Inaugurated in 1985, the award recognises outstanding books on photography and moving image, with an emphasis on those works that combine images and text. Witness/Memory/Recall includes books by artists Laia Abril, Dawoud Bey, Gordon Parks and others whose work bears witness to, memorialises, or recalls significant events, people or places. Shown on open shelves alongside the extensive Royal Photographic Society Library in the Kusuma Gallery, these display books are available for visitors to pick-up and read. Brian Pomeroy of the Kraszna-Krausz Foundation explains more about the display and the Kraszna-Krausz Foundation here.
Something that we have observed, and that has interested us in recent years, is how artists have made increasing use of archives – both personal and institutional – alongside their own work to recall or revisit records of past events, and then develop new interpretations or presentations of these accounts. Artists continue to harness the power of photography to record events happening now and the impacts these events are having on people and places. The book format is an ideal way to present and share such work and is often paired with new or historical texts and documents.
This selection shows only some of the ways in which the photobook has been used to not just disseminate a visual narrative of an event or moment in history, but preserve and recall memories of it. The objects in this display take a broad look at this idea, considering it within domestic and family contexts; around ideas of place and how this is impacted by conflict; and in relation to acts of oppression and social injustice. Odesa (Yelena Yemchuk and Illya Kaminsky, 2022) is a poetic ode to life in Odesa, Ukraine. On the Mines (David Goldblatt and Nadine Gordimer, 2012) documents everyday life in a segment of South African society. Racial discrimination and violence are the subject, both directly and more obliquely, in Segregation Story (Gordon Parks, 2014), Stranger Fruit (Jon Henry, 2022) and Road Through Midnight: A Civil Rights Memorial (Jessica Ingram, 2020).
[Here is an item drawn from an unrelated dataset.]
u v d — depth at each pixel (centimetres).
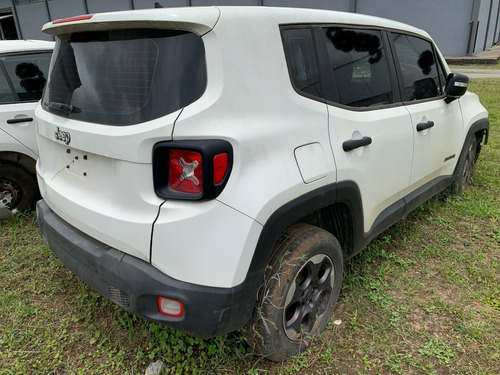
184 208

Caspian: The Elements (2018) by Chloe Dewe Mathews records several years traveling the area around the Caspian Sea and the role of the natural resources that shape human life there. Lisa Barnard’s The Canary and the Hammer (2019) looks at the long, complex and global story of gold and the many stories around its pursuit. Perspectives on conflict are considered in An Act of Unspeakable Violence (Matthias Bruggmann, 2018) and in Syria and Annals of the North (Gilles Peress, 2021) on Northern Ireland. A Stranger In My Mother’s Kitchen (Celine Marchbank, 2022) looks at memory and grief at home and Dream is Wonderful, Yet Unclear (Maria Kapajeva, 2020) explores loss in a community as local industry leaves. On Rape: And Institutional Failure (Laia Abril, 2022) is the second chapter in her ongoing project, A History of Misogyny, which harrowingly details the long history of violence and oppression against women that still exists today.
The aim of the Krasna-Krausz Foundation is to stimulate and celebrate the production of outstanding photography books, and books about the moving image, exceptional for both their content and their design. Crucially, it foregrounds the photobook not merely as a derivative of, or substitute for, photographs displayed on the gallery wall, but as a distinctive genre in its own right. As well as giving prizes for individual books, the Foundation makes lifetime awards to photographers with long and prominent histories of publishing their work in book form. Recent recipients include Don McCullen, Josef Koudelka and Susan Meiselas. In addition to honouring photographers, the Foundation recognises the publishers of photography books, for example, the late Robert Delpire.
The books in Witness/Memory/Recall span the globe and events from a century of history. They demonstrate the many ways in which photographs and texts can be brought together in book form to produce a shared record. In these different modes, they also show the lasting contributions that photobooks make to visual culture, something that the Kraszna-Krausz Foundation is committed to acknowledging and supporting. This small selection is indicative of the many powerful books that have been championed over the history of the prize.
Thanks for sharing the insights into this fascinating display; I’ll be sure to enjoy it in that elegant space when visiting next month.